In casual conversation with friends, it surprises me how many myths still exist around moving freight by rail. “It must be slow, unmanageable, old fashioned.” Rail seems to conjure memories of pillows of steam hovering over charming brick stations, or lonely whistles heard from a distant train snaking through the countryside.
As Pricing columnist Pete Moore points out this month, myths revolving around rail and rail intermodal are, surprisingly, still quite prevalent among logistics professionals as well. Following a recent encounter he had with a logistics executive from a brick manufacturing facility, it became clear that shippers envision intermodal as only ocean vans in 35-foot or 53-foot lengths. Or worse, they see rail as carload-only service that requires time-consuming transloading.
For shippers who still find themselves stuck in this rut, Moore offers practical tips (page 17) to consider when you decide to open your planning to, dare I say, one of the more dynamic modes LM has been covering over the past five years.
“Shippers need to realize that highway and rail—particularly for moves over 500 miles—are competitors, and for long distances highway carriers use intermodal as an alternative to sending drivers far from home base,” says Moore. “There’s little doubt that shippers can increase their flexibility, raise competition for their freight, and drastically cut costs when they fully understand how rail intermodal can work into their network.”

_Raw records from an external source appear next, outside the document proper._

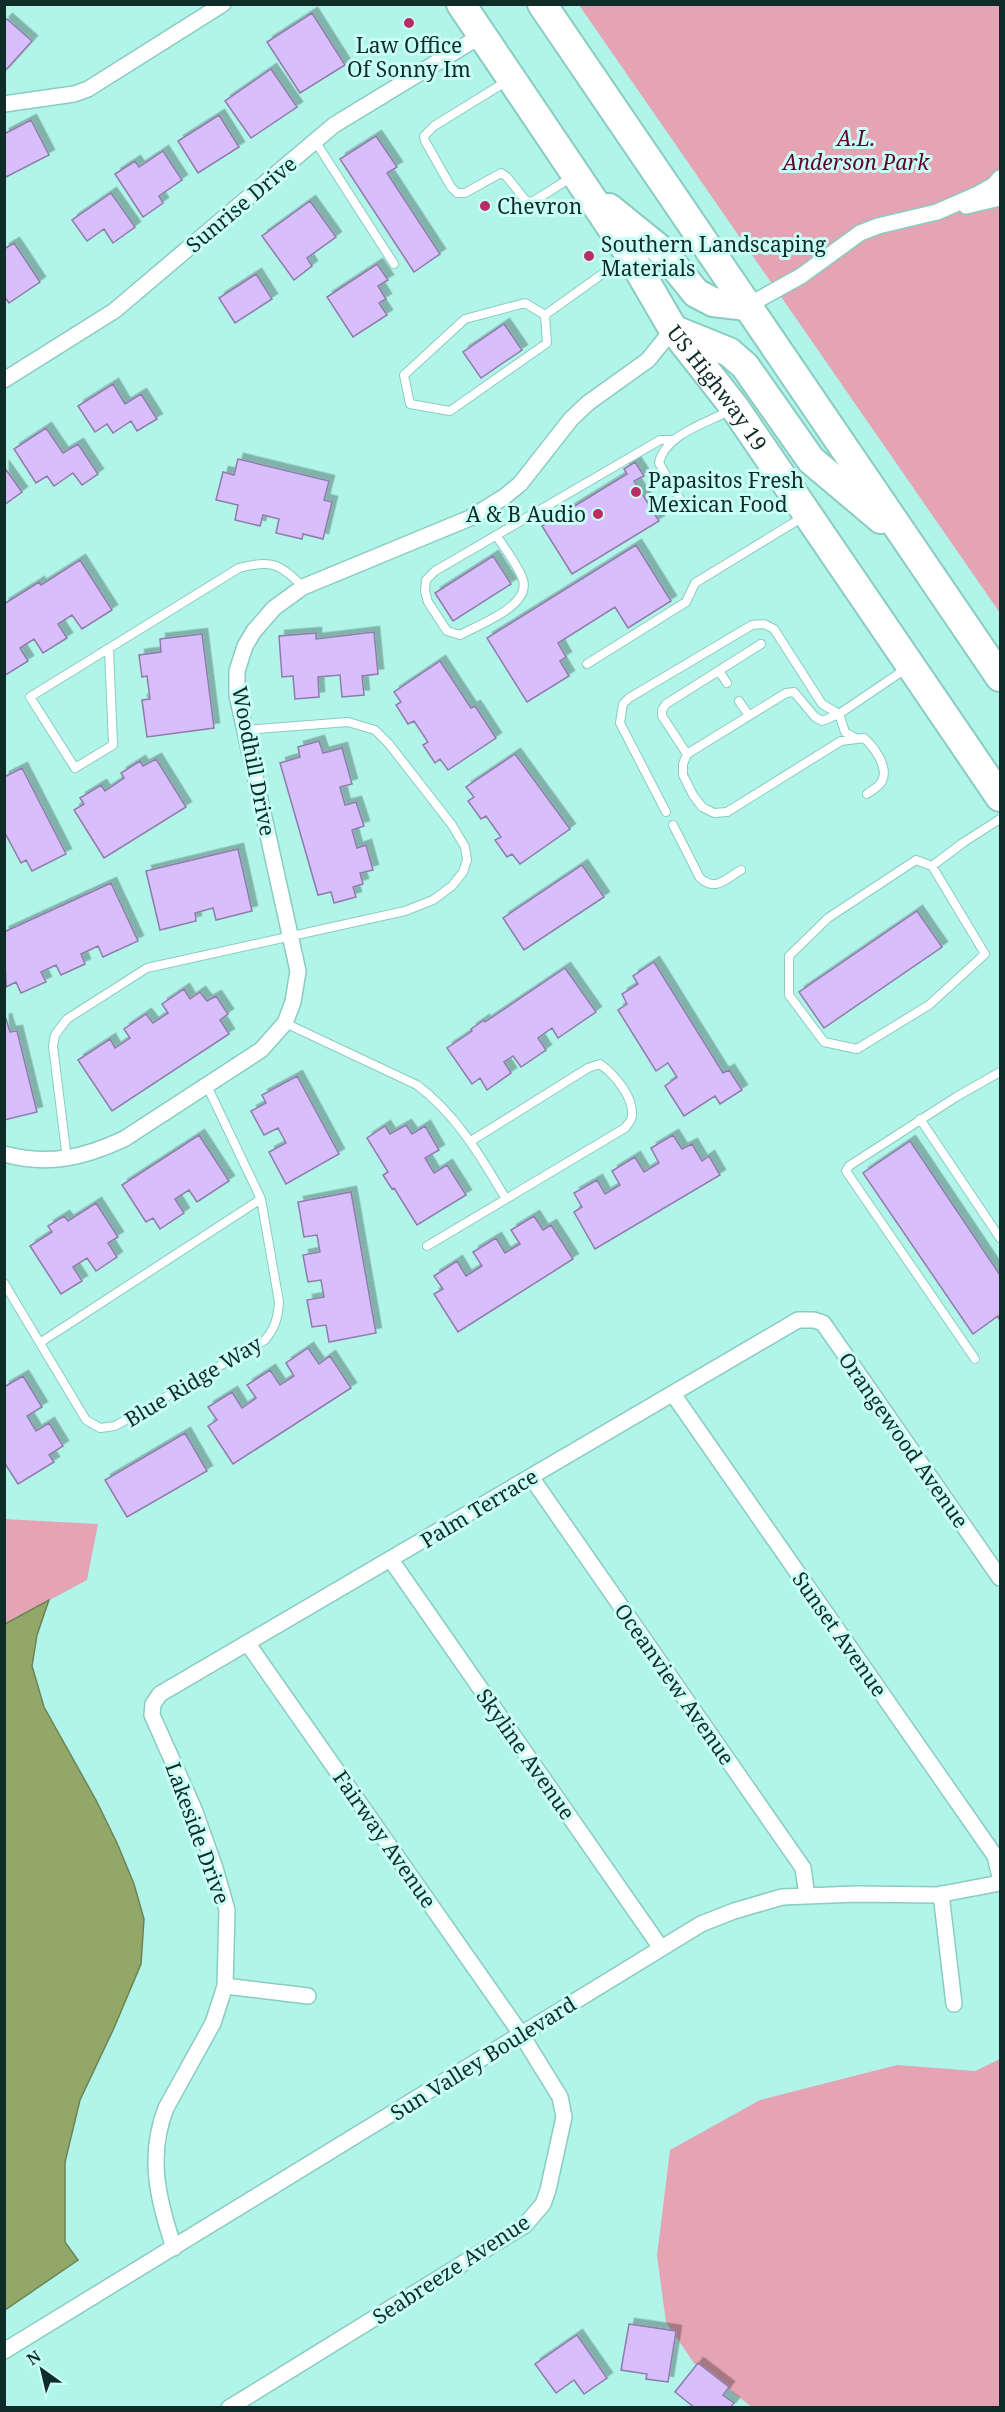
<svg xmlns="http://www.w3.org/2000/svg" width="1005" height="2412" font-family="'Noto Serif',serif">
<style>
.green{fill:#e4a4b3}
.water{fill:#93a868;stroke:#6c8355;stroke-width:1.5}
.building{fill:#d8befd;stroke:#8f7ca9;stroke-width:1.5;filter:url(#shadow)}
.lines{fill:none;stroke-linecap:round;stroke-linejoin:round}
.lane-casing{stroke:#8accc1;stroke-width:10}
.street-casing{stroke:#8accc1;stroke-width:18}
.highway-casing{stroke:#8accc1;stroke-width:32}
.lane{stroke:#fff;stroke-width:8}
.street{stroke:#fff;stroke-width:15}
.highway{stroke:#fff;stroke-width:28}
.poi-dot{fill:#ba2d62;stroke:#c9fff5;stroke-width:2}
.labels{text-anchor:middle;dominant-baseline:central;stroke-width:6;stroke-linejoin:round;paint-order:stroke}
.poi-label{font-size:21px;fill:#102c28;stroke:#c9fff5;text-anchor:start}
.park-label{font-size:21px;font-style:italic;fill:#5d042a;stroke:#c9fff5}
.street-label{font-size:21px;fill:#102c28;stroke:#c9fff5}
</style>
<defs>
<filter id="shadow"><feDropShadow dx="5.5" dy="-5.5" stdDeviation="0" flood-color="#0004"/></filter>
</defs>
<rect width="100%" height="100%" fill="#b1f4e9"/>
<path class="green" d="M579,5H1000V613Z
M4,1519L98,1524L87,1580L5,1624Z
M1000,2059V2407H752L694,2363L666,2322L657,2256L670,2150L760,2100L897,2065L975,2071Z"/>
<path class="water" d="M49,1600L37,1635L32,1666L44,1707L97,1802L117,1843L134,1884L144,1919L141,1964L114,2028L80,2100L65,2162V2242L78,2260L5,2310V1624Z"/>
<path class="building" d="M312,13L345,65L300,93L267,42Z
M7,19L32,41L4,72V22Z
M271,69L297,107L251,138L225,101Z
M219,115L239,147L198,173L178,141Z
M31,120L49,155L4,178V134Z
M376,136L397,167L387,173L440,254L414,272L340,159Z
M163,151L182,180L159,196L163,203L143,217L115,174L135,161L139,167Z
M111,193L135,227L113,243L104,229L87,241L72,220Z
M310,201L336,237L307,258L312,266L294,280L262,236Z
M14,243L40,282L9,303L4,296V249Z
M377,264L388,280L378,286L386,299L379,303L387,315L353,337L327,297Z
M256,274L272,299L235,323L219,298Z
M504,324L522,350L481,378L463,352Z
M113,384L125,404L141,394L157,419L137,431L131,421L113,433L107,424L95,432L78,406Z
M46,428L63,453L78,444L98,474L82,485L73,473L54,486L47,476L36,483L14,449Z
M238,459L329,481L324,500L332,502L323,539L303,534L302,539L276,533L279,519L263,515L260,526L235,520L238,505L216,500L223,472L234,475Z
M635,462L644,476L634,481L659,521L572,574L542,526L627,474L624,469Z
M4,467L22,492L4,505Z
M636,545L671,601L628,628L615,607L558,643L566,657L560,661L569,676L527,702L487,638Z
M493,556L511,584L453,621L435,593Z
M80,560L112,610L82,629L72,615L58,624L67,638L43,653L34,639L20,648L28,661L4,676V604L39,582L41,585Z
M374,632L378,674L362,676L364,695L342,697L340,675L318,677L319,697L295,699L293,676L282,677L279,636L316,633V639Z
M202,634L214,728L147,737L142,700L150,699L147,676L142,677L139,655L161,652L160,639Z
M440,661L471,708L475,706L496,738L448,770L440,759L435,763L423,745L428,742L414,721L408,724L396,705L401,702L394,692Z
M319,741L323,753L342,748L352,784L340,787L345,805L356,802L364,826L352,830L357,848L366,845L373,870L360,873L363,884L353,887L356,897L334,903L331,892L318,895L280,763L300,757L298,747Z
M515,754L570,829L520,864L512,854L507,857L495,840L501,837L486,816L481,819L468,801L474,797L466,787Z
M156,759L186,807L104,858L74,810L84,804L80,798L101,785L105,791L124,778L121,773L140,761L143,766Z
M22,768L66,854L32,871L26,860L21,863L4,831V777Z
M238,849L252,911L216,920L213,908L195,913L196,921L160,930L146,871Z
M582,865L604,897L524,950L503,918Z
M111,883L138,941L103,957L98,946L81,954L85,964L61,975L56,965L41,972L46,982L21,993L16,982L6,987L4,932Z
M917,911L942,947L824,1028L799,992Z
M654,962L723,1073L729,1070L742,1090L720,1104L715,1096L684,1116L665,1086L677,1077L668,1063L656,1071L618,1010L627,1004L622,994L638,984L633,976Z
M565,968L596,1012L558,1038L552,1028L538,1038L546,1050L521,1067L513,1056L504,1062L511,1073L487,1090L480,1078L472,1084L447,1048L472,1031L471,1029L484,1020L485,1022Z
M184,989L190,999L200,992L207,1001L216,996L228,1014L220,1020L229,1034L112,1111L78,1060L110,1039L115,1048L130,1038L124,1029L146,1014L153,1023L168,1013L162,1004Z
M6,1019L10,1032L17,1031L37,1112L4,1120V1020Z
M297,1076L339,1154L286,1184L269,1152L286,1143L278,1128L264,1135L251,1111L266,1103L262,1095Z
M406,1125L412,1134L425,1126L439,1150L425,1158L434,1173L447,1165L466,1195L417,1225L394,1188L392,1189L383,1175L388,1172L367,1138L385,1126L390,1134Z
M199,1135L229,1181L197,1202L189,1190L175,1199L184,1213L160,1229L153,1218L146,1222L122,1185Z
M673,1135L682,1149L692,1144L702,1161L709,1156L720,1175L595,1249L574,1212L582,1207L574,1193L597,1180L605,1194L620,1185L612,1171L635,1157L644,1172L659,1163L651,1148Z
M910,1141L1000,1275V1321L998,1316L973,1334L863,1173Z
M351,1192L376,1333L329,1342L326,1325L312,1327L307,1300L324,1297L321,1280L308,1282L303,1255L320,1252L317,1235L304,1237L298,1202Z
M96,1203L118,1237L108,1243L117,1257L96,1271L87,1258L73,1267L82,1281L61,1294L30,1246L52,1232L48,1226L64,1216L68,1221Z
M534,1216L543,1230L551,1225L573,1259L458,1332L434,1294L443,1289L434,1276L457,1261L466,1276L482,1266L473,1252L496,1238L505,1253L520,1244L511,1230Z
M308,1348L319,1364L330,1356L351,1388L233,1464L208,1426L217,1420L208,1407L232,1392L242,1408L256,1398L247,1385L270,1370L280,1385L294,1376L286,1363Z
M23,1376L42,1407L27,1416L36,1431L49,1423L63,1446L49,1455L54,1462L18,1484L4,1462V1387Z
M185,1433L207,1471L127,1517L105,1480Z
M629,2324L676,2331L668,2382L646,2379L647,2374L621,2370Z
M577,2335L607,2378L584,2394L574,2380L556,2393L535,2364Z
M698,2363L729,2387L723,2395L734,2403L730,2408H695L675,2392Z"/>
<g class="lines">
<defs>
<path id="lane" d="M507,81L434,126L424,136L425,141L451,187L457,193H465L501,173L507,177L526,201L532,202L572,177
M315,141L394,264
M525,303L545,315L547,343L450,411L410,404L404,375L465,319Z
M545,315L626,257
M680,499L659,463C665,434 707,423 731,410
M496,535C505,549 518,565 523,580C531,606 478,625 460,635L447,631L428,602L425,591L426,580L435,571L660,440H673
M109,649L113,745L75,768L30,697L239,568C271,559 281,564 303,587
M587,664L686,602L695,583L803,517
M719,671L727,683
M739,701L749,716
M687,754L662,716V710L666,704L761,644
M867,794C872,790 879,787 882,781C889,767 874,747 864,738L841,741L727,812L714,813L702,807L693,795L683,775V764L687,754L786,693L794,692L815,717L822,721L839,714L907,668
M666,812L620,723L623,704L629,698L752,625L764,624L774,629L822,704L839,714L845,732L855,738
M673,825L700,878C716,892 725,879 741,870
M916,860L932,866L985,954L929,1005L857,1049L824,1042L789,995V956L828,918Z
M932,866L964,842L1000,819
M285,1023L417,1085C457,1115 481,1157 506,1199
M920,1119L1000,1238
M67,1159L53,1046L55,1035L67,1019L147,968L405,911L433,900L452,886L463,872L467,860L465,847L452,825L389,744L375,730L348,722L244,730
M427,1246L625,1128C628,1124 632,1120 632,1116C634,1097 614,1074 600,1064L588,1068L471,1141
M4,1283L86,1420L100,1428L115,1426L265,1340C275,1328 278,1318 279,1302L261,1199L207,1086
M41,1342L261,1199
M975,1359L846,1171L849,1166L956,1097L1000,1072"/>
<path id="street" d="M4,104L74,94L88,89L223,4
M966,206L1000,198
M747,306L801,276L860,233L878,226L937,212L976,195L994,185L1000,178
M4,380L114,311L334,125L482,35
M4,1154C49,1166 83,1158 124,1139L261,1050L285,1023L293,1002L298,971L237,695V671L245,646L254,631L274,608L303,587L470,518L504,497L520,484L571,419L588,403L648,360L673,329
M673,1394L995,1856L1000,1877
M531,1477L803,1868L807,1896
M391,1560L661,1948
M941,1894L954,2004
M225,1986L308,1996
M174,2248C158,2200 147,2156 166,2108L213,2023L225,1986L227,1910L215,1868L194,1809L152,1715L153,1704L160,1694L798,1320H814L823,1323L1000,1578
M4,2351L701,1924L734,1911L782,1897L856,1894L937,1895L1000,1883
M229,2408L525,2225L543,2204L548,2190L564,2117L560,2097L521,2034L248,1644"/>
<g id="highway">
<path id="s1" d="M461,4L630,255L673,329L735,408L1000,797"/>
<path d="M542,4L1000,677"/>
<path d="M609,208L662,251L696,293L713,302L747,306"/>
<path d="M677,331L729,352L745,366L811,460L881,519"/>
</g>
</defs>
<use href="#lane" class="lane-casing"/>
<use href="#street" class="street-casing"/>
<use href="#highway" class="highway-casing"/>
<use href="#lane" class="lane"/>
<use href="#street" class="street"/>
<use href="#highway" class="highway"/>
</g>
<g class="poi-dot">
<circle cx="409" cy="23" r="6"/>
<circle cx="485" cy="206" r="6"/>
<circle cx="589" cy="256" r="6"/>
<circle cx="636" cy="492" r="6"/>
<circle cx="598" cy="514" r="6"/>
</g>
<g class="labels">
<g class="poi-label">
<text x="409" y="45" text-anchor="middle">Law Office<tspan x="409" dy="24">Of Sonny Im</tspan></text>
<text x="497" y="206">Chevron</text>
<text x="601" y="244">Southern Landscaping<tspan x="601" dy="24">Materials</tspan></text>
<text x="648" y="480">Papasitos Fresh<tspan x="648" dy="24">Mexican Food</tspan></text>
<text x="586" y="514" text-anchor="end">A &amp; B Audio</text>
</g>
<g class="park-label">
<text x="856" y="138">A.L.<tspan x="856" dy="24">Anderson Park</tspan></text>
</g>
<g class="street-label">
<text transform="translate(241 204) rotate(-40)">Sunrise Drive</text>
<text stroke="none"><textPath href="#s1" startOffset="462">US Highway 19</textPath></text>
<text transform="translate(254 761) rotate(79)">Woodhill Drive</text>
<text transform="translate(193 1381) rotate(-31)">Blue Ridge Way</text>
<text transform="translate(904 1440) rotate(55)">Orangewood Avenue</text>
<text transform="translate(479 1508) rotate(-31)">Palm Terrace</text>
<text transform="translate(840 1634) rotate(55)">Sunset Avenue</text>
<text transform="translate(675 1684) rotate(55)">Oceanview Avenue</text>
<text transform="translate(526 1754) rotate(55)">Skyline Avenue</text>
<text transform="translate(198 1833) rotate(70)">Lakeside Drive</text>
<text transform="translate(385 1839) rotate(55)">Fairway Avenue</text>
<text transform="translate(483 2058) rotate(-32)">Sun Valley Boulevard</text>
<text transform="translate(451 2269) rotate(-33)">Seabreeze Avenue</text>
</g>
</g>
<rect width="1005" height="2412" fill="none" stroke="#102c28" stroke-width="12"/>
<g transform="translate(42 2370) rotate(326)" stroke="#c9fff5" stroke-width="4.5" paint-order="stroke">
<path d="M0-4.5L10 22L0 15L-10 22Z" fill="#102c28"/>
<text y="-9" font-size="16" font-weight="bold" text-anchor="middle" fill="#102c28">N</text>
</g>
</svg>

Group News Editor Jeff Berman follows Moore’s lead to further dispel the myths in his 2014 Rail/Intermodal Roundtable. As he has for the past six years, Berman has pulled together three top rail analysts to offer logistics professionals the ultimate update on the rails (page 24).
“More than any other modes, the railroad and intermodal sectors have shown impressive flexibility in being able to roll with the economic and demand trends since the Great Depression,” says Berman. “Volumes since that time have made steady annual gains and are on track to exceed pre-recession levels.”
In fact, the first quarter intermodal volumes showed continued growth despite the grueling winter, while domestic containers have been historically impressive over the years, showing an eight-year cumulative average increase of 8.6 percent between 2005-2013.
Much of the success on the rails over this time is due in large part to the record high investment that the rail carriers continue to sink into equipment, infrastructure, and IT. According to the Association of American Railroads, the North American Class I carriers pledged to spend $24.5 billion in 2013, with $13 billion allocated to upgrade capacity. The result has been improved service levels, increased reliability, and efficiency levels that are helping to erase those bygone images of grit and steam.
And while service progress has been impressive, Berman and panel point out that challenges such as the possibility of re-regulation, shipper pushback on rates, and complications from the influx of volume stemming from shale production and related products are all currently putting pressure on rail network performance.
“However, carriers continue to invest billions in infrastructure and new locomotives to add capacity and reduce bottle necks,” adds panelist Bill Rennicke, partner at Oliver Wyman. “So, long-term improvements should be expected despite the challenges.”